(Supplied information)
------------------------------
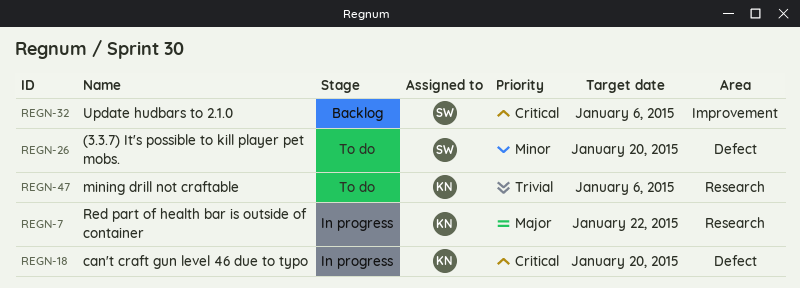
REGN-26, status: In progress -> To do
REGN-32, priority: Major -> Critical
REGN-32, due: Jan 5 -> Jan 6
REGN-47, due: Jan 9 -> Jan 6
------------------------------
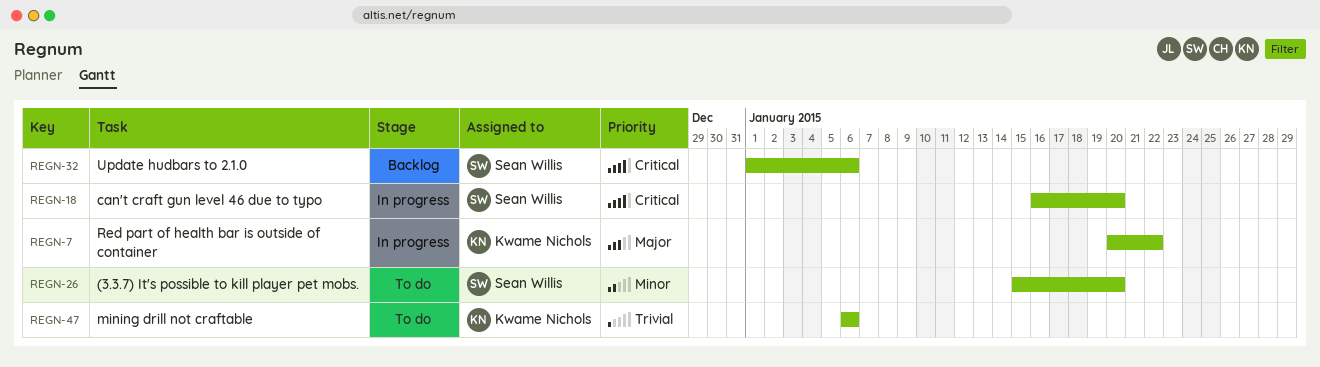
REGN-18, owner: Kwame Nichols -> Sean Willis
------------------------------
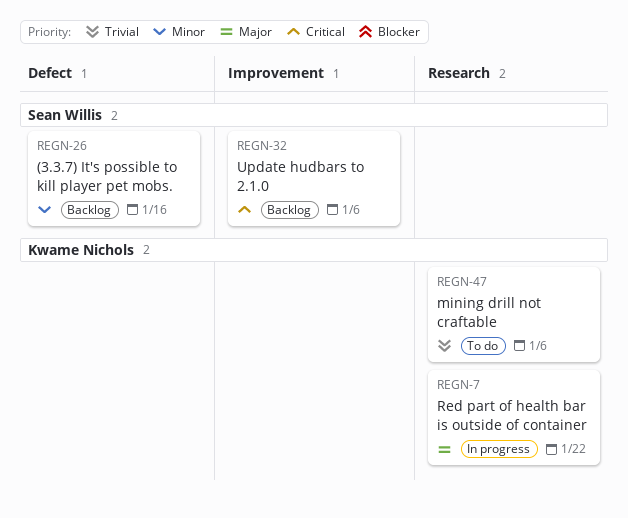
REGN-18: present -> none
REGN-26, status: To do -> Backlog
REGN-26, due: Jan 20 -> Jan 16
------------------------------
(About this exercise) Retype exactly the span of lines from the one with "REGN-26, status: In progress -> To do" through the one with "REGN-47, due: Jan 9 -> Jan 6"; include both ends and omit the rest of the material.

(Exercise answer)
REGN-26, status: In progress -> To do
REGN-32, priority: Major -> Critical
REGN-32, due: Jan 5 -> Jan 6
REGN-47, due: Jan 9 -> Jan 6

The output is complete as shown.